Sleep? Huh. Hardly. Like any self-respecting Irish progeny, we go to the pub.

Mack tosses five euros in an open guitar case to seal the deal. The bandleader introduces his grandma Ruth. She’s surprised but doesn’t hesitate. She says she doesn’t know the worlds but it doesn’t stop her from squeezing up to the mic through a throng of Gaelic football fans. This old Temple Bar pub pulsates with blue-and-white-garbed revelers, their beloved “Dubs” having just captured the championship after a 16-year drought.
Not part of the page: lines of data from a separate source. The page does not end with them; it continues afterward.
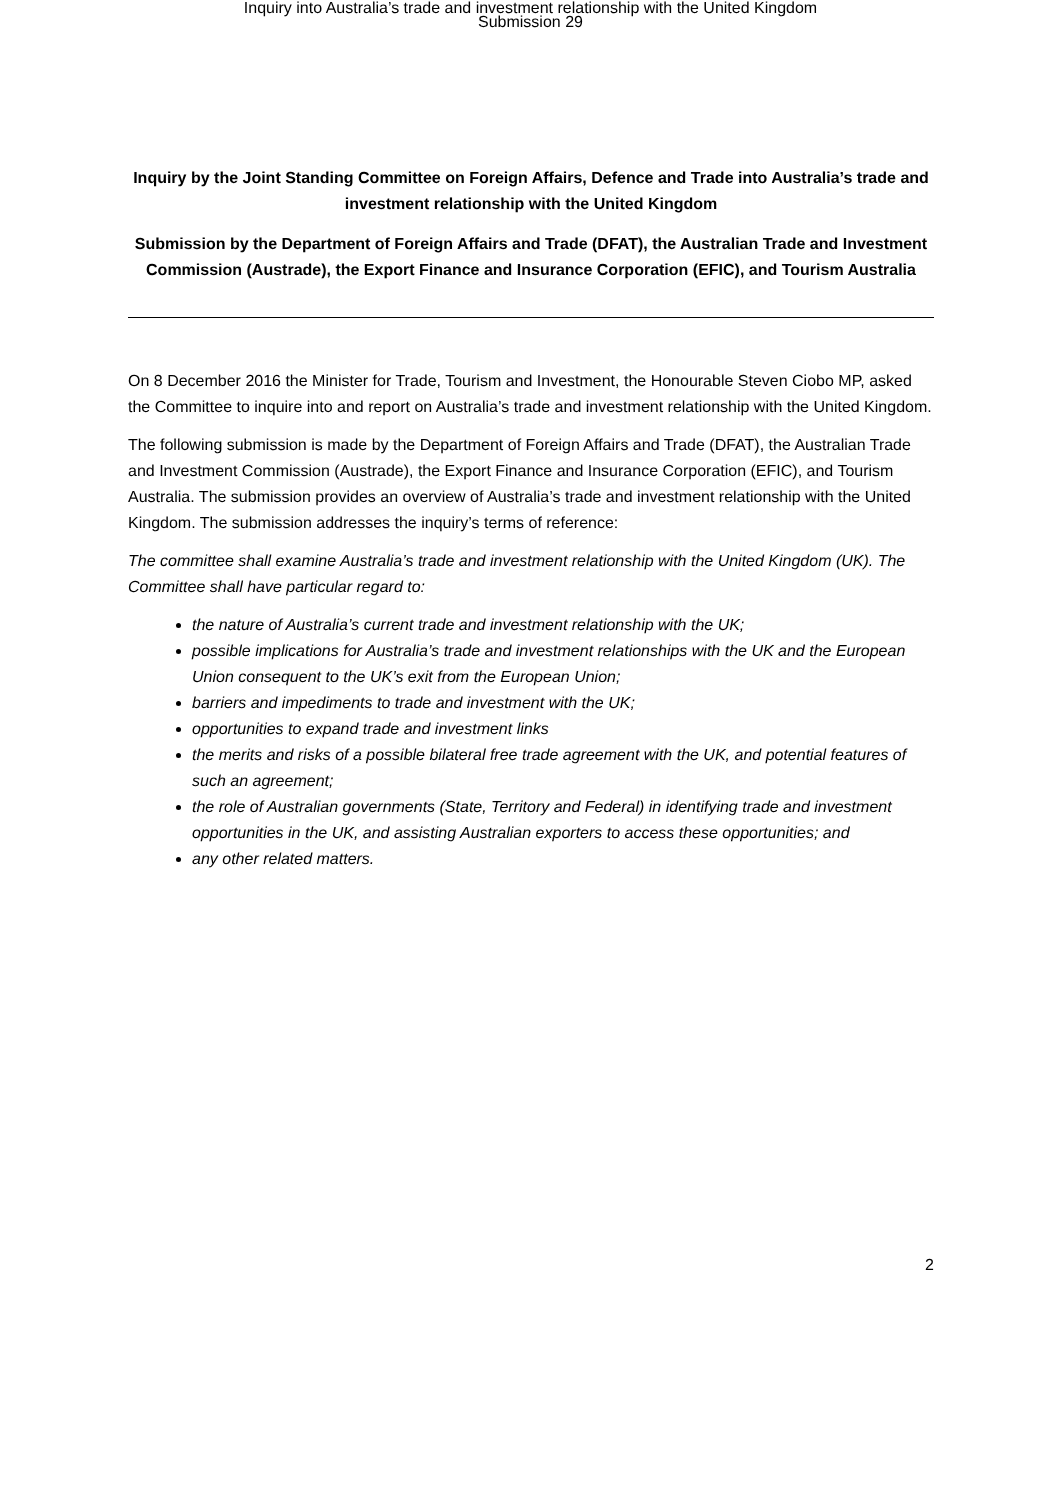Inquiry into Australia’s trade and investment relationship with the United Kingdom
Submission 29
Inquiry by the Joint Standing Committee on Foreign Affairs, Defence and Trade into Australia’s trade and investment relationship with the United Kingdom
Submission by the Department of Foreign Affairs and Trade (DFAT), the Australian Trade and Investment Commission (Austrade), the Export Finance and Insurance Corporation (EFIC), and Tourism Australia
On 8 December 2016 the Minister for Trade, Tourism and Investment, the Honourable Steven Ciobo MP, asked the Committee to inquire into and report on Australia’s trade and investment relationship with the United Kingdom.
The following submission is made by the Department of Foreign Affairs and Trade (DFAT), the Australian Trade and Investment Commission (Austrade), the Export Finance and Insurance Corporation (EFIC), and Tourism Australia. The submission provides an overview of Australia’s trade and investment relationship with the United Kingdom. The submission addresses the inquiry’s terms of reference:
The committee shall examine Australia’s trade and investment relationship with the United Kingdom (UK). The Committee shall have particular regard to:
the nature of Australia’s current trade and investment relationship with the UK;
possible implications for Australia’s trade and investment relationships with the UK and the European Union consequent to the UK’s exit from the European Union;
barriers and impediments to trade and investment with the UK;
opportunities to expand trade and investment links
the merits and risks of a possible bilateral free trade agreement with the UK, and potential features of such an agreement;
the role of Australian governments (State, Territory and Federal) in identifying trade and investment opportunities in the UK, and assisting Australian exporters to access these opportunities; and
any other related matters.
2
“If you dunno know the words, you cannou sing the song,” barks the banjo player as mum taps the mic for a sound check. He asks again, but this time louder, less patient.

She grins, points to her right hearing aid and says, “Just say the words here, dear”.

Eyes roll. A buzz kill seems imminent as the band proffers a familiar lead-in.

What follows is transcendent.

As she leans into her audience, lyrics flowing seamlessly in one ear and out her mouth, her classically trained voice sends this Celtic gem soaring. At the end, band members hug her, a large Texan behind us weeps, and locals line up to shake her hand. “Imagine what she could do if she knew the feckin’ words!” shouts the banjo guy over deafening applause.

Later, in that quiet descent to slumber, I replay this moment. Yes, her voice, but more her pluck, her fearless embrace of the moment.

It is a most apt denouement to a journey that has been, in many ways, all about pluck. And in questing to know better that of those long gone, I think I’m most grateful to know better the best in us all here and now.